Transcriptomic analysis of gene expression of Verticillium dahliae upon treatment of the cotton root exudates

Abstract

Abstract Background Cotton Verticillium wilt is one of the most devastating diseases for cotton production in the world. Although this diseases have been widely studied at the molecular level from pathogens, the molecular basis of V. dahliae interacted with cotton has not been well examined. Results In this study, RNA-seq analysis was carried out on V. dahliae samples cultured by different root exudates from three cotton cultivars (a susceptible upland cotton cultivar, a tolerant upland cotton cultivar and a resistant island cotton cultivar) and water for 0 h, 6 h, 12 h, 24 h and 48 h.
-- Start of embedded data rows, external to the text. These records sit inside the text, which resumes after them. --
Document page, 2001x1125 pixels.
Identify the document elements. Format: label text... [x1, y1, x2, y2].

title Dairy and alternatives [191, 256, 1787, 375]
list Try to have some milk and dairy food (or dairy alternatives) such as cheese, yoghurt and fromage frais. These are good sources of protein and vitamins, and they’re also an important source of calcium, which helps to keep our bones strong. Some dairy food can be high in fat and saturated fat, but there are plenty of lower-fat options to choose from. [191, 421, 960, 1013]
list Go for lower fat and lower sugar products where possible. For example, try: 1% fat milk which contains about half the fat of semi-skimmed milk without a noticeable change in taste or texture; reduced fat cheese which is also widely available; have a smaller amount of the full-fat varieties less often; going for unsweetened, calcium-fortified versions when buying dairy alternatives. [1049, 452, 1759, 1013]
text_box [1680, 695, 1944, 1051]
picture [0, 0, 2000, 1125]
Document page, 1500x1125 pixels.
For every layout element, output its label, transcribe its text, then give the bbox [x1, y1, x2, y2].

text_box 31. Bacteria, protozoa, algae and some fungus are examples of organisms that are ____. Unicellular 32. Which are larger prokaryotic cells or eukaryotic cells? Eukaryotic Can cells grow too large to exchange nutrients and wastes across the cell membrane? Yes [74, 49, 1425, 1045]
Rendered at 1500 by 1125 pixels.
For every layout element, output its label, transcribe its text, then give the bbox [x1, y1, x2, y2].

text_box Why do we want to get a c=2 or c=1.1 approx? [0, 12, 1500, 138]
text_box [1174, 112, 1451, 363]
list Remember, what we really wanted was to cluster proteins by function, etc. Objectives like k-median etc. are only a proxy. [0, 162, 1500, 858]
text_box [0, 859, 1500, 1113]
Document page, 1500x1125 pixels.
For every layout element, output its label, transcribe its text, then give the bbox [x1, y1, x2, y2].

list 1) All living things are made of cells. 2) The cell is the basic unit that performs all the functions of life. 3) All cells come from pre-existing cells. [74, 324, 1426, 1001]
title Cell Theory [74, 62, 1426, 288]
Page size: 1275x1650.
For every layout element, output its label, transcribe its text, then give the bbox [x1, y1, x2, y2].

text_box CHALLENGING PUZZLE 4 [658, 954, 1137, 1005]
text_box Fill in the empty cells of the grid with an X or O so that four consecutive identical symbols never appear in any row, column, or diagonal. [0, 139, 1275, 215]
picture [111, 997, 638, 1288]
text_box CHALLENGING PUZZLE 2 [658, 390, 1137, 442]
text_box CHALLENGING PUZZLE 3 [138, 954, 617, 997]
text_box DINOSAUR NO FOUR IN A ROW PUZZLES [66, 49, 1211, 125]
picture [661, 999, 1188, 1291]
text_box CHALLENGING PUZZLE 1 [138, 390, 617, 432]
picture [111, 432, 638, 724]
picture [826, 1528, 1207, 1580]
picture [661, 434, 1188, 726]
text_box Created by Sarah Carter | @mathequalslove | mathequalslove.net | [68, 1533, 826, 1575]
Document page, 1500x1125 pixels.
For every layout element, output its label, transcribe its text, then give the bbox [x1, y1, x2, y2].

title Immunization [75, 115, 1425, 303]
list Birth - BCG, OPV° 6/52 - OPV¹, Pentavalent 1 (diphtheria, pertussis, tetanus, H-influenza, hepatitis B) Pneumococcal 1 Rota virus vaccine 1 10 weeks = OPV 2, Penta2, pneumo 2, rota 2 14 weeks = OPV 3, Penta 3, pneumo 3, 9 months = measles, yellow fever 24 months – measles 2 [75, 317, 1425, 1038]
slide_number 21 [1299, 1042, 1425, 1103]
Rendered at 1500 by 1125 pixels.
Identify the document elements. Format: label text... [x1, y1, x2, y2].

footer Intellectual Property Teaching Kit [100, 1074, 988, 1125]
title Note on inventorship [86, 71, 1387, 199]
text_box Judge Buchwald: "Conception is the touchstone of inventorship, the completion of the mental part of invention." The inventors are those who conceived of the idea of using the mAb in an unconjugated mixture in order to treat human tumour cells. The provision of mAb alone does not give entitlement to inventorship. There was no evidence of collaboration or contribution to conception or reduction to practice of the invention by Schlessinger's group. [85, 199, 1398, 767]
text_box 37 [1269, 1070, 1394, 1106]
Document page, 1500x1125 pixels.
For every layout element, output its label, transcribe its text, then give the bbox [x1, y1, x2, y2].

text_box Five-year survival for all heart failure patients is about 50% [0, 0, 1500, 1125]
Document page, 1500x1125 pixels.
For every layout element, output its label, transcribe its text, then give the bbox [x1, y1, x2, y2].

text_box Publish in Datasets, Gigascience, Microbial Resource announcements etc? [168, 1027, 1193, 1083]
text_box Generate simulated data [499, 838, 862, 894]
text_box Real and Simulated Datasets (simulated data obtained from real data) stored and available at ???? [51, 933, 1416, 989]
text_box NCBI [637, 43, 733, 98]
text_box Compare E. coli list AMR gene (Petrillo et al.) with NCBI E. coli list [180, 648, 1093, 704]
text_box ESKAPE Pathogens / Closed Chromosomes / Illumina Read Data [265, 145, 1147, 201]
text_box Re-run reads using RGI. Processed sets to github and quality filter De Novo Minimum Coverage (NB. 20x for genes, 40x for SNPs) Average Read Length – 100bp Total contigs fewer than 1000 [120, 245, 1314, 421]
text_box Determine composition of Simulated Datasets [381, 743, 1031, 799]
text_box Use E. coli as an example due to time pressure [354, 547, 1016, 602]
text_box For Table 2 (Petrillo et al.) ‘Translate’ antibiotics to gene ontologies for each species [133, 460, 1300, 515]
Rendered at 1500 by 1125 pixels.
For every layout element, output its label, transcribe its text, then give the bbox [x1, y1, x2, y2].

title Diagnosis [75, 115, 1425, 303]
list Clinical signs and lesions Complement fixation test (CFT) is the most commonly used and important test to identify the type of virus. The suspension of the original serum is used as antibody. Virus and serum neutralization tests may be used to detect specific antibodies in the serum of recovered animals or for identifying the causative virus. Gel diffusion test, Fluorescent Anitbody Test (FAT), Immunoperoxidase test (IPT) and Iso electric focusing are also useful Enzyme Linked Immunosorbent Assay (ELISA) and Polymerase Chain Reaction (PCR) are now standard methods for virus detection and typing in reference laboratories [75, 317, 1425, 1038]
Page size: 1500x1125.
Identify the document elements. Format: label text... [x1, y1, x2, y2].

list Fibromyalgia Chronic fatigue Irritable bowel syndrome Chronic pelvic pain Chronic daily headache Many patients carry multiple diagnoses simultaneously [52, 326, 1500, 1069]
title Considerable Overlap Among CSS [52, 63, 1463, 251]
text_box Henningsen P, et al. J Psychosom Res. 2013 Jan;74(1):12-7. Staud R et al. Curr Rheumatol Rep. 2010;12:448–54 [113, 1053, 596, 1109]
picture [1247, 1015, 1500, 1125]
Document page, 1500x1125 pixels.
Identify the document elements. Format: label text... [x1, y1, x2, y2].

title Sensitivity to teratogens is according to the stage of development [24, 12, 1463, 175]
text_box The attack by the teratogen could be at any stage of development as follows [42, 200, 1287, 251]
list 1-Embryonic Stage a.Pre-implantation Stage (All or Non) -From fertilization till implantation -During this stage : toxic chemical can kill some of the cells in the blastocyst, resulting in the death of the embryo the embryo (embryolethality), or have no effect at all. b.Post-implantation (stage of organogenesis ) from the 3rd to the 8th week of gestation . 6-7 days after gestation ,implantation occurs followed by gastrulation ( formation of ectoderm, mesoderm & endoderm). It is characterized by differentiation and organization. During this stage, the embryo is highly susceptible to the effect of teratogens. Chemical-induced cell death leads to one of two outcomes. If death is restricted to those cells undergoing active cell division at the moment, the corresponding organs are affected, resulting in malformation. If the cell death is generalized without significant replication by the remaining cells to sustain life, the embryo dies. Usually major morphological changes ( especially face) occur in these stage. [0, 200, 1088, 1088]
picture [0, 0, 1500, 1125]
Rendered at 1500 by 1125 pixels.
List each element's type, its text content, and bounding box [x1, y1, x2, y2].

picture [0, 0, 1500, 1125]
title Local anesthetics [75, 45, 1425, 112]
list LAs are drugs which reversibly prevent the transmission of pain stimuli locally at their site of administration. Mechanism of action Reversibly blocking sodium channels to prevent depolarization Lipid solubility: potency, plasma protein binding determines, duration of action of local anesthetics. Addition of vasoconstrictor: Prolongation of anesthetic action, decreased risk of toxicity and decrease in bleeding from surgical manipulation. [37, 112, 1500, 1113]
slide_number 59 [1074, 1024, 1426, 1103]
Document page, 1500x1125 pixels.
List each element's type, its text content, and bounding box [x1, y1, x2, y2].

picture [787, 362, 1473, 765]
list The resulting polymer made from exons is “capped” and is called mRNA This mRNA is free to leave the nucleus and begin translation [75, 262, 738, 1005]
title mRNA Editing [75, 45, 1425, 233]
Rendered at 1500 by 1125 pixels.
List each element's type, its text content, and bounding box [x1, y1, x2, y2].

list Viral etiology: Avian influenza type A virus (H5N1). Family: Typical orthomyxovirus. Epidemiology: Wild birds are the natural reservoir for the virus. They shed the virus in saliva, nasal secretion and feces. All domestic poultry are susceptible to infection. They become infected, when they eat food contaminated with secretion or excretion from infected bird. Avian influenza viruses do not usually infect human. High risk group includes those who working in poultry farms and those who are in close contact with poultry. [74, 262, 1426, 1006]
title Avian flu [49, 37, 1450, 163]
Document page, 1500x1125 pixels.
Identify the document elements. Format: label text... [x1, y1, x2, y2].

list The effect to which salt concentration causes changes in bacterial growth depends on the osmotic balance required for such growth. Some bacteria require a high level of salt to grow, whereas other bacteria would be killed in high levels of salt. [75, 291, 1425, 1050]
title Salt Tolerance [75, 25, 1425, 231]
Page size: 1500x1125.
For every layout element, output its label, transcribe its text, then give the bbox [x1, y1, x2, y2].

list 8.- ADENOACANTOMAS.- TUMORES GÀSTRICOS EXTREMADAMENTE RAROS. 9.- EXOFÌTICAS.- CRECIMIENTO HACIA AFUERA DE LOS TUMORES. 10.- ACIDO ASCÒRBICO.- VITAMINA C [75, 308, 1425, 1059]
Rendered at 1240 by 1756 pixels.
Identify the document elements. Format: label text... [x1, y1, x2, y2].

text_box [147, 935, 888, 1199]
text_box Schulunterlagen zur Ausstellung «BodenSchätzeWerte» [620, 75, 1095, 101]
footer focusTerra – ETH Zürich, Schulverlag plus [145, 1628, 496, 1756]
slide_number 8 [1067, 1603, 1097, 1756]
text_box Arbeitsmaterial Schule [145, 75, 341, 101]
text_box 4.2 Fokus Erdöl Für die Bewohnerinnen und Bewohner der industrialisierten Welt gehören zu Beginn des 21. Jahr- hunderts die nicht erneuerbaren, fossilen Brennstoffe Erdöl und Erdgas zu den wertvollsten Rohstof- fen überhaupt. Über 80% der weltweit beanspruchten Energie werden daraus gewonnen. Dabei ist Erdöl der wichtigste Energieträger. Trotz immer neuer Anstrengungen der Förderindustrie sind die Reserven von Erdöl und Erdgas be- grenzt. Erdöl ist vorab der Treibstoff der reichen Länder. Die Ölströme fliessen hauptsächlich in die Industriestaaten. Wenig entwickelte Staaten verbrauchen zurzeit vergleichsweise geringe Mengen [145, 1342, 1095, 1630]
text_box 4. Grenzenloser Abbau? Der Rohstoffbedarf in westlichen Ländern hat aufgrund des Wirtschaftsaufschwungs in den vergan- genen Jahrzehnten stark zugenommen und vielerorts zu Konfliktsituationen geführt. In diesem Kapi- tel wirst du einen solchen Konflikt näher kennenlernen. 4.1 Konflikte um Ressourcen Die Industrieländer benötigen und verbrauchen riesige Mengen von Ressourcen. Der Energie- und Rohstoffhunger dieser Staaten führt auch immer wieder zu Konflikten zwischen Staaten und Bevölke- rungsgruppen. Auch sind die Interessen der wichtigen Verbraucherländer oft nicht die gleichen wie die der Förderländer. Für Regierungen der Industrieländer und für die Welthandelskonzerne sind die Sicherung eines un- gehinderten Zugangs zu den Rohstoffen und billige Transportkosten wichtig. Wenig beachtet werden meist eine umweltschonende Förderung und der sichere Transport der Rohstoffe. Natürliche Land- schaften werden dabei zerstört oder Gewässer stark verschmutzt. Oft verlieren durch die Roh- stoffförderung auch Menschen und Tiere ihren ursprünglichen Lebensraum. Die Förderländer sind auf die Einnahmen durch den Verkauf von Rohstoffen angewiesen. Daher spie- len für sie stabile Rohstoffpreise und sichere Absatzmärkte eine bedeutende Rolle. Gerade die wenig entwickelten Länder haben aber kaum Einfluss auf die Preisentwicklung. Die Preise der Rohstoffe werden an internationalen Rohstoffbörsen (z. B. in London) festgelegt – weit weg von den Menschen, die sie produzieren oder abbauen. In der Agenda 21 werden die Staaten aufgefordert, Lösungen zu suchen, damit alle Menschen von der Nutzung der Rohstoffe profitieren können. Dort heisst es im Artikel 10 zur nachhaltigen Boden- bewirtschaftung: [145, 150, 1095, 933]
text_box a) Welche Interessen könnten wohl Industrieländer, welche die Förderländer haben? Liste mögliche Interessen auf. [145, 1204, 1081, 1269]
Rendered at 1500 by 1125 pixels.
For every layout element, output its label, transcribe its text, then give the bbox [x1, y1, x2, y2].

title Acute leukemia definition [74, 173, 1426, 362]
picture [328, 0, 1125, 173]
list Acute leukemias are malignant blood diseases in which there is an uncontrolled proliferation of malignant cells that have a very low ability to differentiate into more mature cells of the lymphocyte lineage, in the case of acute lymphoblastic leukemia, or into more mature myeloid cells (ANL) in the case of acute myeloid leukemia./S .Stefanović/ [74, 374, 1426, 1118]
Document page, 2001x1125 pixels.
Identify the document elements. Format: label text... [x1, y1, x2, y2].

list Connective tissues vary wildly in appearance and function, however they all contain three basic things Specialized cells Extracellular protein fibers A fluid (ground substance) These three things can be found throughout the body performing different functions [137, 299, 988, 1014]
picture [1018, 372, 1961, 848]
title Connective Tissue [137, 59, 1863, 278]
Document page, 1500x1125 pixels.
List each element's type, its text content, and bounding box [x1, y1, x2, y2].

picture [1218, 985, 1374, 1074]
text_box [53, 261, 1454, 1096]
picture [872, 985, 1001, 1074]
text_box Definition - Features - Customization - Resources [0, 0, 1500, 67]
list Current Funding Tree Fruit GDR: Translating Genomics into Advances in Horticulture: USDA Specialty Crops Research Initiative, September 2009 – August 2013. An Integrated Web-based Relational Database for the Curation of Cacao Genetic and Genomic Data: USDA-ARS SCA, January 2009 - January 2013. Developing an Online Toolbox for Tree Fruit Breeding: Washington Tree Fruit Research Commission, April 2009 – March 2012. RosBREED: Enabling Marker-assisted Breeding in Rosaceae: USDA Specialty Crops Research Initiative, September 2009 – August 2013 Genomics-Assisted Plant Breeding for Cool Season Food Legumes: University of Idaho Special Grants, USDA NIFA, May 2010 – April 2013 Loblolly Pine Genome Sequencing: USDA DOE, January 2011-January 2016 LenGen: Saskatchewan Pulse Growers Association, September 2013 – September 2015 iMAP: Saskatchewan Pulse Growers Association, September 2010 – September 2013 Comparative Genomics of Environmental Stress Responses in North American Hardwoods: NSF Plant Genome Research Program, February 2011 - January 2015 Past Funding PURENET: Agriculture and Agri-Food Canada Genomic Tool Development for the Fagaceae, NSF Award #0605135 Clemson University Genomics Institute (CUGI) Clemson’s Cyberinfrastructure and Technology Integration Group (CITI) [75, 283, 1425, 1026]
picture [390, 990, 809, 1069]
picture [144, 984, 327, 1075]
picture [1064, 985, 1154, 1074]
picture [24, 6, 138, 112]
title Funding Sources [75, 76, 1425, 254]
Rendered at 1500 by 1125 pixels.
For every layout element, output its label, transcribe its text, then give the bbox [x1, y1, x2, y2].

Statistical analysis of differentially expressed genes revealed that V. dahliae responded to all kinds of root exudates but more strongly to susceptible cultivar than to tolerant and resistant cultivars. Go analysis indicated that ‘hydrolase activity, hydrolyzing O-glycosyl compounds’ related genes were highly enriched in V. dahliae cultured by root exudates from susceptible cotton at early stage of interaction, suggesting genes related to this term were closely related to the pathogenicity of V. dahliae. Additionally, ‘transmembrane transport’, ‘coenzyme binding’, ‘NADP binding’, ‘cofactor binding’, ‘oxidoreductase activity’, ‘flavin adenine dinucleotide binding’, ‘extracellular region’ were commonly enriched in V. dahliae cultured by all kinds of root exudates at early stage of interaction (6 h and 12 h), suggesting that genes related to these terms were required for the initial steps of the roots infections. Conclusions Based on the GO analysis results, the early stage of interaction (6 h and 12 h) were considered as the critical stage of V. dahliae-cotton interaction. Comparative transcriptomic analysis detected that 31 candidate genes response to root exudates from cotton cultivars with different level of V. dahliae resistance, 68 response to only susceptible cotton cultivar, and 26 genes required for development of V. dahliae. Collectively, these expression data have advanced our understanding of key molecular events in the V. dahliae interacted with cotton, and provided a framework for further functional studies of candidate genes to develop better control strategies for the cotton wilt disease.